Friday, 27 April 2012

Kweeny's Bear Reviews Alice: The Madness Returns

Hey guys! I bring you the long awaited Part Deux of my husband's Alice Games Reviews. If you missed part one, just follow the link. Enjoy!



*drops a dead camper off and politely dabs his blood stained muzzle with a red handkerchief*

Ahem, I do apologize for the delay in this. It seems I am a terrible procrastinator and needed a bit of... prodding... to get me out of my cave.

*nudges the camper's stick back under the gory mess*

Anyways, the last time we spoke oh gentle reader, was when I went over what is most correctly a horror prequel for our current topic of discussion. We spoke then of American McGee's Alice. Today we speak of the more truly terrifying of the two, Alice: The Madness Returns. A more apt appellation I could not aspire to ascribe to this absolutely artful portrayal of atrocity.

Regardless, where to begin? I suppose at the end is the best place to start. When we last left our loopy lady, she had recovered something very precious, her own agency in the world. The problem is she bought it at the price of her memory, leaving her able to act, but adrift without the anchor of a past. Now she seeks to build bridges, and better herself through the act of consciously crushing her subconscious mind. A damnable repression ripping apart her internal reality, to accept that of the mundane. A terrible choice which cannot last for very long.

But this is a discussion of how horror can live in games. We talked of the bare bones of creepy with our previous discussion. Now we lay the meat on the skeleton.

*picks a splinter of bone, marrow still dribbling down and picks a piece of person from his toothy grin*

Alice: The Madness Returns tells the tale in layers, peeling back bit by bit to get to the rotten ghastly core. This is its genius. To start simple and straightforward, then through learning, the player begins unblinding oneself and the more nuanced and grim aspects of the tale becomes apparent. The tale is dark dear reader, of that you can be assured. Betrayal, perhaps the most profound betrayal one can commit: of the strong preying up on the weak. I shan't ruin the whole of the story, for like most truly delicious tales of the depths of fear, not knowing makes the understanding more potent in the end.

The whole game is a puzzle box shaken end over end and only by playing can you turn the pieces over, place the corners, and watch the whole horrifying picture emerge. Yet the genius is that some of the pieces are missing, and while you can fill them in with your mind, the certainty is gone, and that uneasy feeling will never leave.

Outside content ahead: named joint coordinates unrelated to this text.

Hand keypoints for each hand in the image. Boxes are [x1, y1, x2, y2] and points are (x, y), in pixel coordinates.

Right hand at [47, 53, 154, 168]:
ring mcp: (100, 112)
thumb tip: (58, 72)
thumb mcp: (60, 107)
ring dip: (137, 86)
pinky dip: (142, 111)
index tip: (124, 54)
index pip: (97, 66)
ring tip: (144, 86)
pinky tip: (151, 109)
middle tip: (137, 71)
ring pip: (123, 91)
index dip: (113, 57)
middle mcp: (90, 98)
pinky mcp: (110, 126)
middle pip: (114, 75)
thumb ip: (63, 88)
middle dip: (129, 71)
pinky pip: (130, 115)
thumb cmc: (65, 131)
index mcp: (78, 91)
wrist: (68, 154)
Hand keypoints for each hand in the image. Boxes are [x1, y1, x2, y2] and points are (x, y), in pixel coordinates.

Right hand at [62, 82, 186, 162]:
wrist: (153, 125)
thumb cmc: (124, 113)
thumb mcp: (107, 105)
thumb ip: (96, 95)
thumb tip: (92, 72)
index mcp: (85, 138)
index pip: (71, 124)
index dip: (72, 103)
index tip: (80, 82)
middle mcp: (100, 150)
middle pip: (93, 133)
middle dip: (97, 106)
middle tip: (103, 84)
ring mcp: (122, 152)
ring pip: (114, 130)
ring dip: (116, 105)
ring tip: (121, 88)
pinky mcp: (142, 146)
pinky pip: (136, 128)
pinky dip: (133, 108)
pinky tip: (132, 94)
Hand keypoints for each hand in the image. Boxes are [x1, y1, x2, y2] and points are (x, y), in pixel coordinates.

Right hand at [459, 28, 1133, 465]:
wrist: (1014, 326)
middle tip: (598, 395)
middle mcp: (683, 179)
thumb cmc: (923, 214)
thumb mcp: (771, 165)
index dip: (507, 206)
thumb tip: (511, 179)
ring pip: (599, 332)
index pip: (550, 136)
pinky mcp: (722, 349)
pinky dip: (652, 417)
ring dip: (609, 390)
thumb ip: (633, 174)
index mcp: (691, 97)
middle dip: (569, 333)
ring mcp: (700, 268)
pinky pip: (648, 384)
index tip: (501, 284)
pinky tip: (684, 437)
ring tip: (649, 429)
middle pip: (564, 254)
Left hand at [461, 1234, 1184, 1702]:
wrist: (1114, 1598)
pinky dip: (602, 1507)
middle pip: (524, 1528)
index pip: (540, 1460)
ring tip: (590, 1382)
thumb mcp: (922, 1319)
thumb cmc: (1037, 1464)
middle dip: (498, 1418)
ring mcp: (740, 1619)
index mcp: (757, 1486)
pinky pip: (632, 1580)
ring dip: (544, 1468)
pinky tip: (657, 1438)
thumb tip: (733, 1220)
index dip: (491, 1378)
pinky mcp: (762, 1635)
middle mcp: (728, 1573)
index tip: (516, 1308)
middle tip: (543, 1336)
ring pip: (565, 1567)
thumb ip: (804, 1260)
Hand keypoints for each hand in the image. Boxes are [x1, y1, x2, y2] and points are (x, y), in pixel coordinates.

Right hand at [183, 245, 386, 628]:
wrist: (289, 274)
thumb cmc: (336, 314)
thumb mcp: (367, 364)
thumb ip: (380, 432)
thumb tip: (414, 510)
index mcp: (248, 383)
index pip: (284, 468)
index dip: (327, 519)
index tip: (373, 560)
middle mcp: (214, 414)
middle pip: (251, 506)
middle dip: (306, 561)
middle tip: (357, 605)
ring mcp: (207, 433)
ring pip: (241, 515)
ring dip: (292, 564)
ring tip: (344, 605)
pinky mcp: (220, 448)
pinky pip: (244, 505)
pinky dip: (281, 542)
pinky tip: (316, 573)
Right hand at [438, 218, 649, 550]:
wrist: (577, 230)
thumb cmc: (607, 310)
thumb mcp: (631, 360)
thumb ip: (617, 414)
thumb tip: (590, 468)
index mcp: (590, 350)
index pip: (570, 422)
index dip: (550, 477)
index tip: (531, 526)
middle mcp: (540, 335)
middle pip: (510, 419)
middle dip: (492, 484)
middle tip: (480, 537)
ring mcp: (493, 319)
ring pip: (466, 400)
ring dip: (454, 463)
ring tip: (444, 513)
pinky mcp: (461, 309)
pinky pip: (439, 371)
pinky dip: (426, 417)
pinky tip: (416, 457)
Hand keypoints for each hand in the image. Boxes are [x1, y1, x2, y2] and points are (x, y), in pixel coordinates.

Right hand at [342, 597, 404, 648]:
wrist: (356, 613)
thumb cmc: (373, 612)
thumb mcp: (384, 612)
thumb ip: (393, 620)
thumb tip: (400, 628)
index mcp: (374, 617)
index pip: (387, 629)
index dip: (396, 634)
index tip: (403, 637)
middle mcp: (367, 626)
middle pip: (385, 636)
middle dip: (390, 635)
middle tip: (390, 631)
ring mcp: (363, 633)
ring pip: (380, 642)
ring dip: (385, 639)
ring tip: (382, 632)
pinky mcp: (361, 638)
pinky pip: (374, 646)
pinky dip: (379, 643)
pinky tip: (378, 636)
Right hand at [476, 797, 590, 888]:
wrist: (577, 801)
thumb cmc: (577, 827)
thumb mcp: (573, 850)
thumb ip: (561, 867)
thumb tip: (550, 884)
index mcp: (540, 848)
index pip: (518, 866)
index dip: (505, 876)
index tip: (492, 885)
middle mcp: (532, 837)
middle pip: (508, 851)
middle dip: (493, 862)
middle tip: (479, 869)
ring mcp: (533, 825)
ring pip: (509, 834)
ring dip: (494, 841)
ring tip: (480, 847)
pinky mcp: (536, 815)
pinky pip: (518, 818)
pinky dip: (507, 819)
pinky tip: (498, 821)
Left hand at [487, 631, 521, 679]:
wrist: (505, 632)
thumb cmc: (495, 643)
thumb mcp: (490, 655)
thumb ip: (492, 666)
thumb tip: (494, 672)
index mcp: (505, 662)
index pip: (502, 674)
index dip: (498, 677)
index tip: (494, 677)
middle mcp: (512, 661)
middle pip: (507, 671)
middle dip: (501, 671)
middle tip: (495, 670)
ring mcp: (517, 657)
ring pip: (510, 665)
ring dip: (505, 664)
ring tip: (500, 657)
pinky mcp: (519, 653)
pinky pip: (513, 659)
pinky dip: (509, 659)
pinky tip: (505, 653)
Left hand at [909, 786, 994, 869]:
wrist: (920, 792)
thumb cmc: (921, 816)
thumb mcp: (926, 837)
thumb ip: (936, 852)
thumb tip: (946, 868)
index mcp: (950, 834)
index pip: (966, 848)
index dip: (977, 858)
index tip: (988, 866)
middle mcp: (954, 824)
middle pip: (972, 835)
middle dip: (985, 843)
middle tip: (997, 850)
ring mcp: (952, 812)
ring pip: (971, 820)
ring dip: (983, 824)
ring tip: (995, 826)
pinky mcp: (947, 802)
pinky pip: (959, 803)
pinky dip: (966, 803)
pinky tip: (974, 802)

In the end our heroine is broken, yet unbowed, standing tall, though tilted curiously to the left, if you take my meaning.

All too often the horror in games its superficial at best. Zombies, monsters, and the thing you cannot kill. Body horror can only go so far, as anyone who has played Left 4 Dead can tell you. Eventually, no matter how gruesome, a thing is just a thing, no matter what it may have once been. Alice mines deeper things, real things, real horror, and grabs hold of that piece of your mind that rests uncomfortably between sleep and waking.

Are you sane? If you said yes, how do you know? If you're not, then you've examined the issue and no matter how battered your brain, you're ahead of those lost in their madness. This is what ultimately Alice must confront. She must deal with reality, but cannot without the tools she learned in a place unreal, and it is through the use of lies she finds the truth. A truth with which she then acts, and it allows her to blend reality and fiction together. A state the user, if self aware, knows they live in themselves.

There are disturbing images, creepy if you will. But these deeper questions, those are what truly haunt. And on subsequent play, you see the clues were there all along. It was ignorance, willful or not, that would not let her see.

I may have rambled here, and I have a dinner awaiting me. But if you enjoy a horrific theater of the mind, and gaming, I recommend this one. Not for the gameplay, which is decent if tedious at times, but for the underlying uncomfortable questions this experience poses. That dear reader is where your Kween's Bear love of horror comes from.

Ta Ta for now.

*bends down to have a bite*


  1. Awesome article, Bear. I'd rush out and get the game, just from your descriptions, except my wussbag computer couldn't handle it.

    Also, judging by your prose, I need to step my game up. :)

  2. You can get it for the Xbox if you have that console.